Our wedding was extremely do-it-ourselves, especially in the hours leading up to the ceremony. It was simple. The reception venue took care of food, drinks, and cake, so we didn’t worry about that at all. My husband’s cousin played the harpsichord for the ceremony. We wrote the ceremony together and my husband’s brother officiated. A friend DJ’d. My friends threw together some last minute favors the night before (who doesn’t love Jordan almonds, right? Right?). There were few flowers and details, because in the end, those things don’t matter. I found a great photographer on craigslist for a great price (BTW, he’s Brett Szemple, and he travels). And the vases used for my minimalist flower approach? Heinken Light bottles. I’m classy like that.At the last minute, I threw a pre-wedding ‘meet and greet’ in the courtyard of a restaurant that a colleague owns – we couldn’t afford a rehearsal dinner, and this way, all out of town guests could come.After the ceremony, everyone came over to our house and drank champagne. Oh yeah, and there was a parade on our block! With marching bands and cross dressing horse-people and everything! The guests loved it, and it made for some great photos.Teamwork made the wedding sane. (Are any weddings sane?) I gave my husband a hard time in the months leading up to the wedding because he didn’t seem interested in the planning process. He was right for this, because I spent way too many hours of my life staring at wedding blogs and fretting over useless things. My husband and his friends were wonderful that weekend. They were the ones renting the UHaul van to cart all the shit around town, painting the little signs with arrows so people would know where to go at the park, and climbing into a huge oak tree to hang my wedding day flags. And who bought a ton of nail polish remover from Walgreen’s and removed all the sticky adhesive from my hundreds of Heineken Light bottles? My lovely ‘bridesmaids.’
Things I learned while wedding planning:
- Do what you want. It is highly unlikely that you will meet others’ expectations. I didn’t want a wedding to begin with (an elopement would have been just fine with me), but my now-husband really wanted a wedding (“My mother will kill me if we elope”). In the end, his mother was disappointed with our secular wedding (she cried for a week, but that’s another story), and we wondered aloud if we should have just eloped and saved thousands of dollars. Oh well. It was still a good day.
- Going with the ‘do what you want’ point, don’t let your friends get you drunk and convince you that you need bridesmaids. This happened to me. It was very nice to have them around that day, but I had no bridesmaids-y activities for them to do.
- DIY may or may not save you money. I Gocco’d my invitations, but spent hundreds of dollars doing so (they did turn out pretty!). I did my own flowers and probably saved thousands (and if you do your own flowers, remember to get help removing thorns from the roses – preferably prior to the wedding day).
- If you have a long engagement (ours was about a year and half), you will have countless opportunities to second guess every decision that you make. Love the dress. Hate the dress. Love the dress. Should I sell the dress? I will not even tell you how many pairs of shoes I bought to wear at this wedding. I will tell you that I wound wearing $25 shoes off the clearance rack. Make a decision and (attempt to) stick with it. No regrets.
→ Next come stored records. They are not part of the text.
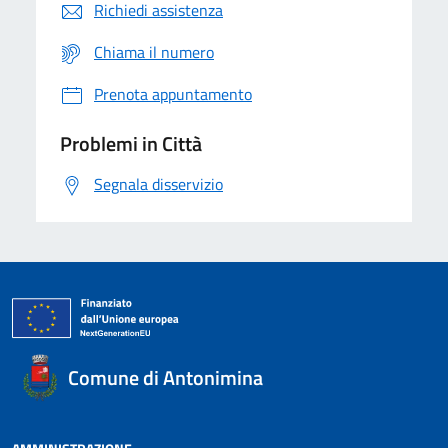
Richiedi assistenza
Chiama il numero
Prenota appuntamento
Problemi in Città
Segnala disservizio
Comune di Antonimina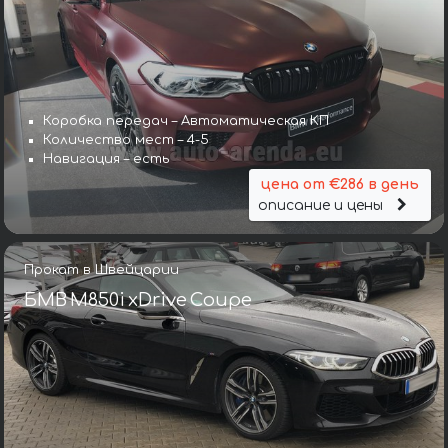
Коробка передач – Автоматическая КП
Количество мест – 4-5
Навигация – есть
цена от €286 в день
описание и цены
Прокат в Швейцарии
БМВ M850i xDrive Coupe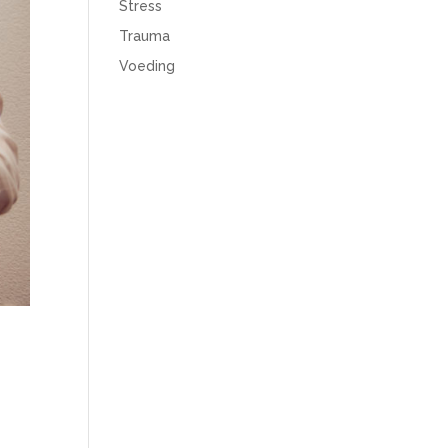
Stress
Trauma
Voeding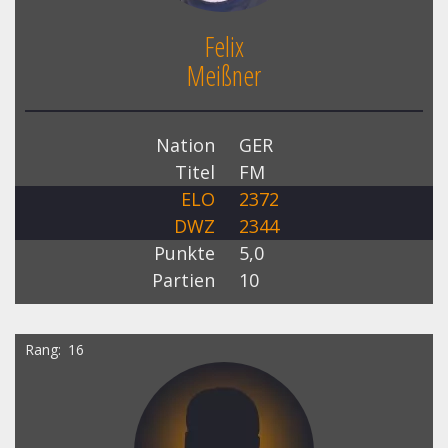
Felix
Meißner
Nation
GER
Titel
FM
ELO
2372
DWZ
2344
Punkte
5,0
Partien
10
Rang
16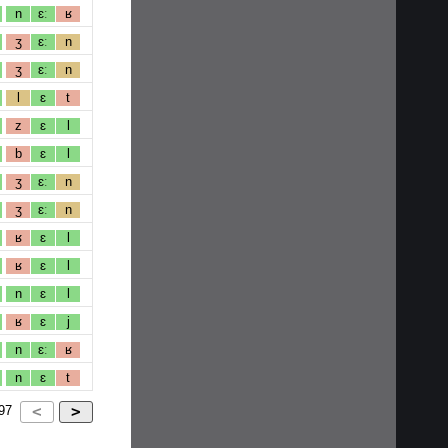
n
ɛː
ʁ
ʒ
ɛː
n
ʒ
ɛː
n
l
ɛ
t
z
ɛ
l
b
ɛ
l
ʒ
ɛː
n
ʒ
ɛː
n
ʁ
ɛ
l
ʁ
ɛ
l
n
ɛ
l
ʁ
ɛ
j
n
ɛː
ʁ
n
ɛ
t
97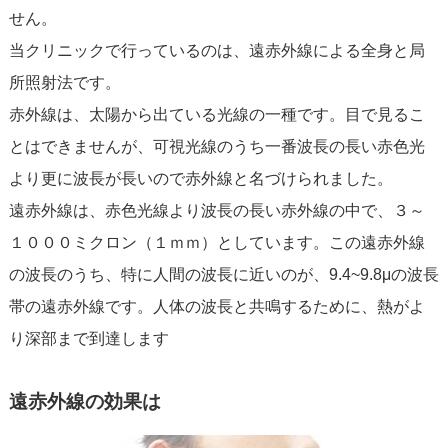
せん。
当クリニックで行っているのは、遠赤外線による全身と局
所照射法です。
赤外線は、太陽から出ている光線の一種です。目で見るこ
とはできませんが、可視光線のうち一番波長の長い赤色光
より更に波長が長いので赤外線と名づけられました。
遠赤外線は、赤色光線より波長の長い赤外線の中で、３～
１０００ミクロン（１ｍｍ）としています。この遠赤外線
の波長のうち、特に人間の波長に近いのが、9.4~9.8μの波長
帯の遠赤外線です。人体の波長と共鳴するために、熱がよ
り深部まで到達します
遠赤外線の効果は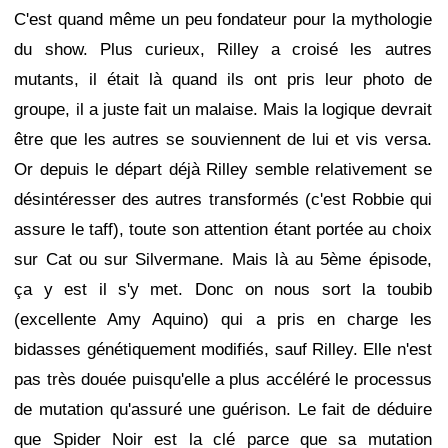
C'est quand même un peu fondateur pour la mythologie
du show. Plus curieux, Rilley a croisé les autres
mutants, il était là quand ils ont pris leur photo de
groupe, il a juste fait un malaise. Mais la logique devrait
être que les autres se souviennent de lui et vis versa.
Or depuis le départ déjà Rilley semble relativement se
désintéresser des autres transformés (c'est Robbie qui
assure le taff), toute son attention étant portée au choix
sur Cat ou sur Silvermane. Mais là au 5ème épisode,
ça y est il s'y met. Donc on nous sort la toubib
(excellente Amy Aquino) qui a pris en charge les
bidasses génétiquement modifiés, sauf Rilley. Elle n'est
pas très douée puisqu'elle a plus accéléré le processus
de mutation qu'assuré une guérison. Le fait de déduire
que Spider Noir est la clé parce que sa mutation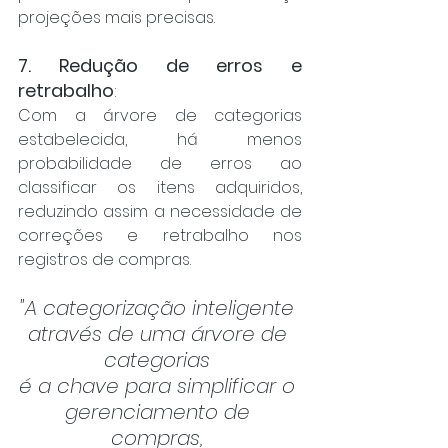
projeções mais precisas.
7. Redução de erros e 
retrabalho
: 
Com a árvore de categorias 
estabelecida, há menos 
probabilidade de erros ao 
classificar os itens adquiridos, 
reduzindo assim a necessidade de 
correções e retrabalho nos 
registros de compras.
"A categorização inteligente 
através de uma árvore de 
categorias 
é a chave para simplificar o 
gerenciamento de 
compras,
- Out of town guests will want to spend time with you. This is nearly impossible. Two days before the wedding, all I wanted to do was go to the gym and take a nap. This did not happen because I felt guilty that people had flown in from all over the country to see us get married. Yes, I’ll have lunch with you. Sure, I’ll have a second lunch with you. Of course we can meet you for dinner. And so on. If necessary, be selfish and take the alone time that you need. Out of town guests will understand.
- It’ll be over before you know it. That’s a good thing.
So now we’re married. Everyone asks, “How’s married life?” For us, it’s quite similar to nonmarried life (except now I’m lucky enough to have health insurance and we get a discount at the gym).